> **TASK ITEM**
What are the lines below, starting at the line containing "Заказ звонка" and ending at the line containing "Liegen (Faulheit)"? Write them out exactly, ends included, without pictures.

BEGIN

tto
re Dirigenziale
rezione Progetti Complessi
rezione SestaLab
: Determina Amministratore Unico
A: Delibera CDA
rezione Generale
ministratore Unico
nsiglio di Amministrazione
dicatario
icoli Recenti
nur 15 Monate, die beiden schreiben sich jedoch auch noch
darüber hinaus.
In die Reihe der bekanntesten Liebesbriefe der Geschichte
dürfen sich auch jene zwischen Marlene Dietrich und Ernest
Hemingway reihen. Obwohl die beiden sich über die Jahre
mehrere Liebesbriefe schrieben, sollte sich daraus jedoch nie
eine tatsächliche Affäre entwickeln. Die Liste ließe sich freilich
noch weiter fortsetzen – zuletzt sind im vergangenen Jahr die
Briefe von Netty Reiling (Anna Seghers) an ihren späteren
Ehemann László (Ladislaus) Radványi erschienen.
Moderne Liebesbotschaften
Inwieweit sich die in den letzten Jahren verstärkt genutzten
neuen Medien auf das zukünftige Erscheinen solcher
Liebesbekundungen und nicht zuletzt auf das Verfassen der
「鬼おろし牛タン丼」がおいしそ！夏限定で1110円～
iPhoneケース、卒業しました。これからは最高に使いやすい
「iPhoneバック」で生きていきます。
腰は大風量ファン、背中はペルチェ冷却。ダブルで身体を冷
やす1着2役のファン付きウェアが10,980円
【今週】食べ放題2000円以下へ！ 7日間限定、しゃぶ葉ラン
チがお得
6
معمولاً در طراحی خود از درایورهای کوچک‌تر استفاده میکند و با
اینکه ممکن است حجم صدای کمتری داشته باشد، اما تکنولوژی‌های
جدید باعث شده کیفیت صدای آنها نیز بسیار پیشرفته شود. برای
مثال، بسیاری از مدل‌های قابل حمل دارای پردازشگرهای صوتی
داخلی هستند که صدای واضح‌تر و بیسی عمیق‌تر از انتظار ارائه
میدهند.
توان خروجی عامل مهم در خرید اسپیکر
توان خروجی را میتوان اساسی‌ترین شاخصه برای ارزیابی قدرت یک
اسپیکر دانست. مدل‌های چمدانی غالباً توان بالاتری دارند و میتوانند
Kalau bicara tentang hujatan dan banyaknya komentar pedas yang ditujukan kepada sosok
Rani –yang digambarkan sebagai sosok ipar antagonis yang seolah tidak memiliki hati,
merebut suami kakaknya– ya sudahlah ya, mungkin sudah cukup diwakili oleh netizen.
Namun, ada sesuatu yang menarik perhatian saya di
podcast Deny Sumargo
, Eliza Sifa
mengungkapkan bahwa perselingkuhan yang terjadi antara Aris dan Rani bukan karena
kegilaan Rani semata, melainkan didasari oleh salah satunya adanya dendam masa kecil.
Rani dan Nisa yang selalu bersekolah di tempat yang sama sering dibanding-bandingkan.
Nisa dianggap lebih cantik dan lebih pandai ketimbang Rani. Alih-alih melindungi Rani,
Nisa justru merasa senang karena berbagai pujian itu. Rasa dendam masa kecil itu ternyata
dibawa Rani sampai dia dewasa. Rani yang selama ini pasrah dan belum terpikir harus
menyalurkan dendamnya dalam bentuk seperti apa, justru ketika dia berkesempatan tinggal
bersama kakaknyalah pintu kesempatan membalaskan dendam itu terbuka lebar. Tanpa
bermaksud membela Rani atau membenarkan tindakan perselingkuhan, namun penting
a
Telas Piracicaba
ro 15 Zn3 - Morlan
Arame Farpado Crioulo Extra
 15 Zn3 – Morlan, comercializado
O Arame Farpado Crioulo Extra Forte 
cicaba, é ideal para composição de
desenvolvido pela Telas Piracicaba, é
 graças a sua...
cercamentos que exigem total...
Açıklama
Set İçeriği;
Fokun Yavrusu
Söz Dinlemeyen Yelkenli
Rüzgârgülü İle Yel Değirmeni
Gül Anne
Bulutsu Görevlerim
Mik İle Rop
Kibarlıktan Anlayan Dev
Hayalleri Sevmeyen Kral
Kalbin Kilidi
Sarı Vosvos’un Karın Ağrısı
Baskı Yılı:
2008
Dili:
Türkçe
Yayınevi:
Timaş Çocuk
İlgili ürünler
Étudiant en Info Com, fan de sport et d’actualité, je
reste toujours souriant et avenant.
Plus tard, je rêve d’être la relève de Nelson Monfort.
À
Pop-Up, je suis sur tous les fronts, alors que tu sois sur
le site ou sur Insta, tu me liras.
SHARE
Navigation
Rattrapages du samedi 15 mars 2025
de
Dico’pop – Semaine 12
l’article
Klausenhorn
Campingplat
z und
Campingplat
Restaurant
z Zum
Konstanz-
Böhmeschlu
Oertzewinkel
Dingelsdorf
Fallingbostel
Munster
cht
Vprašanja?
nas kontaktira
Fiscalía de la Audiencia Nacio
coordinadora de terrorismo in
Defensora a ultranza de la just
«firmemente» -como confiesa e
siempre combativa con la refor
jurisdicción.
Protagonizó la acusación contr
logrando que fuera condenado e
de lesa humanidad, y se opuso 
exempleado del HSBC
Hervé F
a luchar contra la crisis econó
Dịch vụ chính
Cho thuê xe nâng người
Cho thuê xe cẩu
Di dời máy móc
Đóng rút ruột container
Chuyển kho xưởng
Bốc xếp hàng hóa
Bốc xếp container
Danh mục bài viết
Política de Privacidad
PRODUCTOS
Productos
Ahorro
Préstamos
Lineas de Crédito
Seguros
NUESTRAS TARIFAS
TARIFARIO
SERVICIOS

END
BEGIN

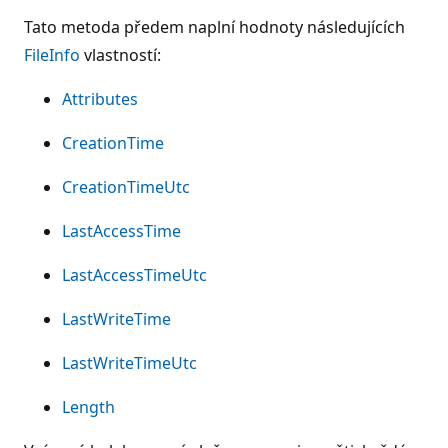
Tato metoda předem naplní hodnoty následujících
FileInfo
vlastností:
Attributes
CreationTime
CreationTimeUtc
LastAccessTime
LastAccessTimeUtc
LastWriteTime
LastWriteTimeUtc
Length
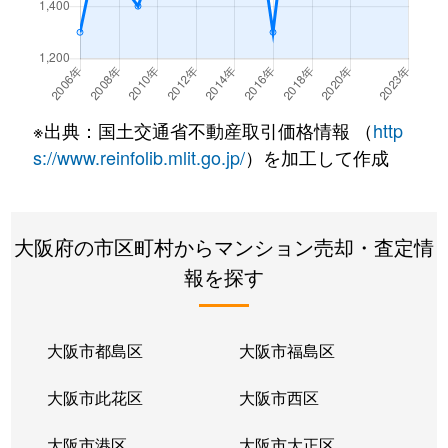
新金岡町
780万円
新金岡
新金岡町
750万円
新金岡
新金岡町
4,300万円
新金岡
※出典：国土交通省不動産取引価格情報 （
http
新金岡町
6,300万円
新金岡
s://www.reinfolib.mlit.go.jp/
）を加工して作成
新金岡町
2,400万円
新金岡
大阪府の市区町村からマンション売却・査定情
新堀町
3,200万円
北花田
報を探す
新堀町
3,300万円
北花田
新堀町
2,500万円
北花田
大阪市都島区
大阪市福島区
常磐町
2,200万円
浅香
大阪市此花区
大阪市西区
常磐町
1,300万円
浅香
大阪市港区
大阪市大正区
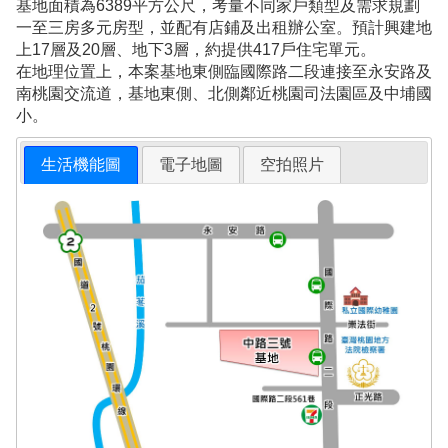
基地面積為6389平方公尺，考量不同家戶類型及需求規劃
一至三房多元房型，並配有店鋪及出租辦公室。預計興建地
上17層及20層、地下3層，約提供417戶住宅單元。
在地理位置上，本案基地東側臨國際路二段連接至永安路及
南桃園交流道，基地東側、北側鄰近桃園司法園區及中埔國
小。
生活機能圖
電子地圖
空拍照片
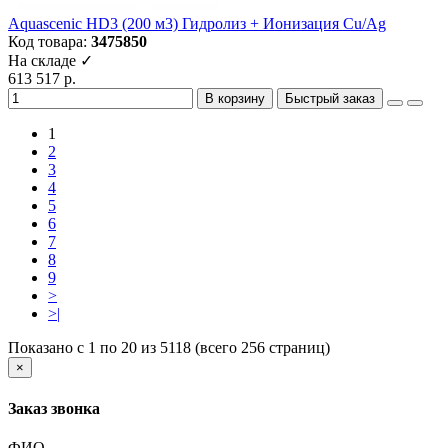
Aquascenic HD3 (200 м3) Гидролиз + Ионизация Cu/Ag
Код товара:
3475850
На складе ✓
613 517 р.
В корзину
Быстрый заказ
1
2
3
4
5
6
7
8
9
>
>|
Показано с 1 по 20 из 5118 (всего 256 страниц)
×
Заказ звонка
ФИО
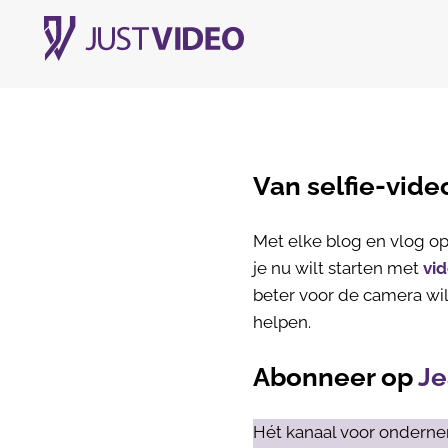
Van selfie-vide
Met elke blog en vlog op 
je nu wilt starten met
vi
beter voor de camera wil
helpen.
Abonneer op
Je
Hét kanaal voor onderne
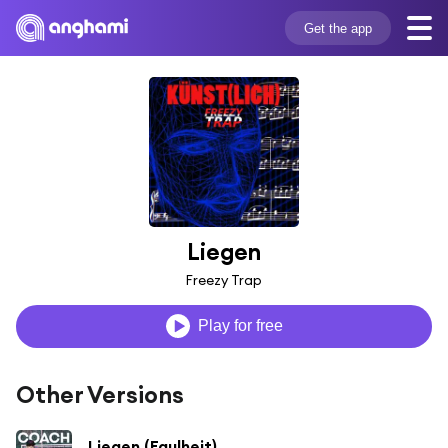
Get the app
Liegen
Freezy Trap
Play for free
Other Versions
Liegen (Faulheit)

END
BEGIN

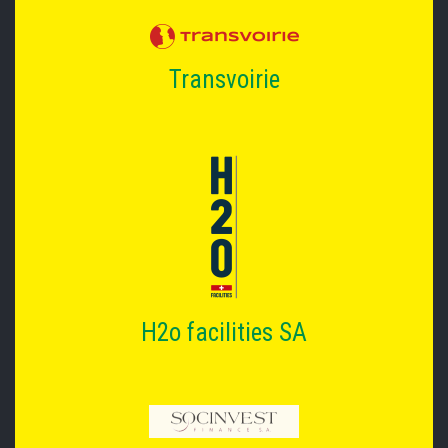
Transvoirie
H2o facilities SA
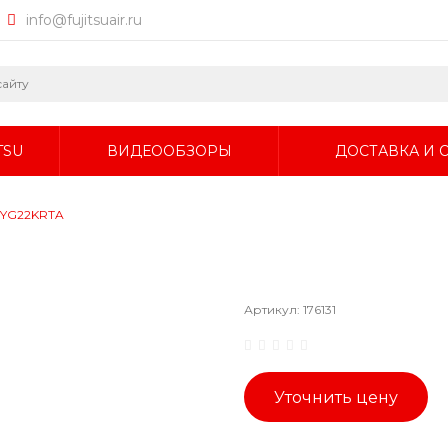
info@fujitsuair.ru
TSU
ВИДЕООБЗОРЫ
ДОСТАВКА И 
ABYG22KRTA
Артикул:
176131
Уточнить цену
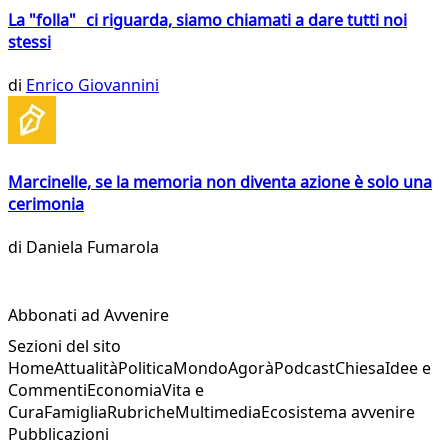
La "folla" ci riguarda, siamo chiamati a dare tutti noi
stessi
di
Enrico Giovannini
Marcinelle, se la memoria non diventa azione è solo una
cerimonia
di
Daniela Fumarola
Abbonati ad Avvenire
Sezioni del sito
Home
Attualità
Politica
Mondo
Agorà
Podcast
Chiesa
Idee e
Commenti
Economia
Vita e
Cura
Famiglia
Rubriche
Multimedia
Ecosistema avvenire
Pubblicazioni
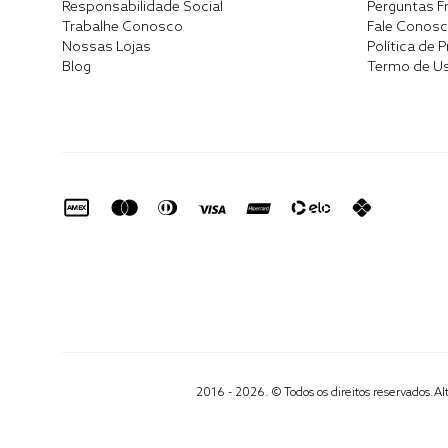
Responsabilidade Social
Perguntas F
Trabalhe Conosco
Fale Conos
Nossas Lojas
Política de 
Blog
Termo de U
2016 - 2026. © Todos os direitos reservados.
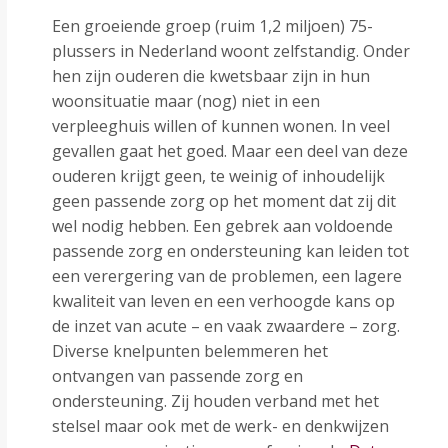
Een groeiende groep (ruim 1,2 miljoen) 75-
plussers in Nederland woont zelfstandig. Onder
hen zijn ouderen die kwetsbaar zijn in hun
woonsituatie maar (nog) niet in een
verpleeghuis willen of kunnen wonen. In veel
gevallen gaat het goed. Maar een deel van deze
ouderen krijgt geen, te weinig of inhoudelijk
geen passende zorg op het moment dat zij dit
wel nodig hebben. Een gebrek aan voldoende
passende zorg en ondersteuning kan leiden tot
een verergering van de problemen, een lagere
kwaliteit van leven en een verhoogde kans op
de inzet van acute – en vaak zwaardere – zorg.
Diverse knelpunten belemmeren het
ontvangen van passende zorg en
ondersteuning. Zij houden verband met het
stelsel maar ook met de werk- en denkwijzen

END

> **RESPONSE TO THE EXERCISE**
Заказ звонка
ФИО
Van selfie-vide
Met elke blog en vlog op 
je nu wilt starten met
vi
beter voor de camera wil
helpen.
Abonneer op
Je
Hét kanaal voor onderne
Get the app
Liegen
Freezy Trap
Play for free
Other Versions
Liegen (Faulheit)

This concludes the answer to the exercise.